I was delighted to attend and speak at the International Bar Association’s 17th annual conference on international mergers and acquisitions in New York earlier this month.
The event provided an invaluable platform for M&A practitioners from across the world to discuss developments in the world of corporate acquisitions and takeovers.
More favourable valuations for European companies than in the United States are contributing to a rise in shareholder activism on this side of the Atlantic.
This perhaps also reflects an increased familiarity on the part of US activist funds with the shareholder base of European companies, as well-known global US-based asset managers and institutional investors increase their positions here and activists that previously targeted US concerns reach out to European-headquartered organisations that have similar global businesses to their US-based counterparts but happen to be traded on other markets.
Companies in the UK and continental Europe operate on a subtly different framework from those in North America. In particular, the balance of decision-making between directors and shareholders, and the steps shareholders can take to displace underperforming boards, can differ substantially. It will be interesting to see how tactics deployed in the US will be adapted to work in European markets.
The rise of protectionism
High on the agenda was the perceived increase in protectionism globally, but particularly in the West. In the media this has most recently cropped up in the form of recent US tariffs on imported metals and the possibility of retaliatory measures by Canada, Mexico and the European Union. The focus has been on trade, rather than capital, in the main. But there are signs of changes in attitude to the free flow of ownership of capital assets.

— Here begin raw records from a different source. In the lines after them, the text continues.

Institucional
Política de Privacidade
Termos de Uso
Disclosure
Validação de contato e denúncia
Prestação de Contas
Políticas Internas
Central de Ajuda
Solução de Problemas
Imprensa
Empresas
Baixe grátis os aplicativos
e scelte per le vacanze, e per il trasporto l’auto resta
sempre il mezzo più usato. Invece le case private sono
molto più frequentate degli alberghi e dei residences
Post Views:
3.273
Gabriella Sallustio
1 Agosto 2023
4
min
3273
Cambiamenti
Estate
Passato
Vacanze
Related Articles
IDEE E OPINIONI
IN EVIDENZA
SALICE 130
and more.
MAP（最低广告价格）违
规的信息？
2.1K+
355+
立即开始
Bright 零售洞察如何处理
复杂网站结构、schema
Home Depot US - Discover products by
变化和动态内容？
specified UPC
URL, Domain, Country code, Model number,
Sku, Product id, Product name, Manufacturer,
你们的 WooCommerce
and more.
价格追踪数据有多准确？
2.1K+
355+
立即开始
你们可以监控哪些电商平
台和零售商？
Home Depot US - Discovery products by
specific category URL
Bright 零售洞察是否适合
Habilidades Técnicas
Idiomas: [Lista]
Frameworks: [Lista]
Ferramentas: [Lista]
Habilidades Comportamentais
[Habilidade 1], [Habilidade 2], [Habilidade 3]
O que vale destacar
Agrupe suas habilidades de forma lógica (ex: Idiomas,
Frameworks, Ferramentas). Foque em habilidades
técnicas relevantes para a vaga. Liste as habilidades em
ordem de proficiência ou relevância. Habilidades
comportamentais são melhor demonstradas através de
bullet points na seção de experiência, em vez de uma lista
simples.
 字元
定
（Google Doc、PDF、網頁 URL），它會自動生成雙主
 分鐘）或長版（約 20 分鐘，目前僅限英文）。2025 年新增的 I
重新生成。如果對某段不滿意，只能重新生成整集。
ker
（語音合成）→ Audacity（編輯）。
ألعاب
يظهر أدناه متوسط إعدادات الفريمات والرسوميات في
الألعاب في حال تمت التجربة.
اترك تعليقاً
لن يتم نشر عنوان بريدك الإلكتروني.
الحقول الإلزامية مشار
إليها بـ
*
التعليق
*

In the UK, this is reflected in proposed long-term reforms to our domestic merger control regime, designed to give the Government greater power to intervene in and potentially block acquisitions and investments with a national security dimension.
Bidders need to be seen to offer a compelling case to get a smooth ride. We have recently seen the first two examples of bidders on a UK takeover giving so-called “post-offer undertakings”, where they commit to a particular course of action following the acquisition. These have generally been used to allay concerns by the Government and other stakeholders over the possible movement of production, R&D and human capital out of Britain to other parts of the world.
I suspect post-offer undertakings will become more common on UK takeovers, particularly where the size of the deal and the nature of the target business arouse particular stakeholder interest or where there are strategic issues at stake. Changes to the Takeover Code post-Cadbury/Kraft have given target boards more leverage to extract these.
Grounds for optimism
All of this has the potential to suggest the UK is becoming more guarded against foreign investment. Add to this the current uncertainty over the likely outcome of the negotiations for the UK’s withdrawal from the European Union, and what consequences might ensue if the Government is unable to agree on a position, and one might be forgiven for seeing bleak prospects for M&A in the UK.
However, the overall feeling at the conference was that there is no need to suspect global takeover activity will be dampened, and that there are currently more tailwinds than headwinds.
Indeed, firms looking to make an acquisition in the UK may be motivated to act sooner, rather than later, before the proposed merger control changes are implemented and those political headwinds get any stronger.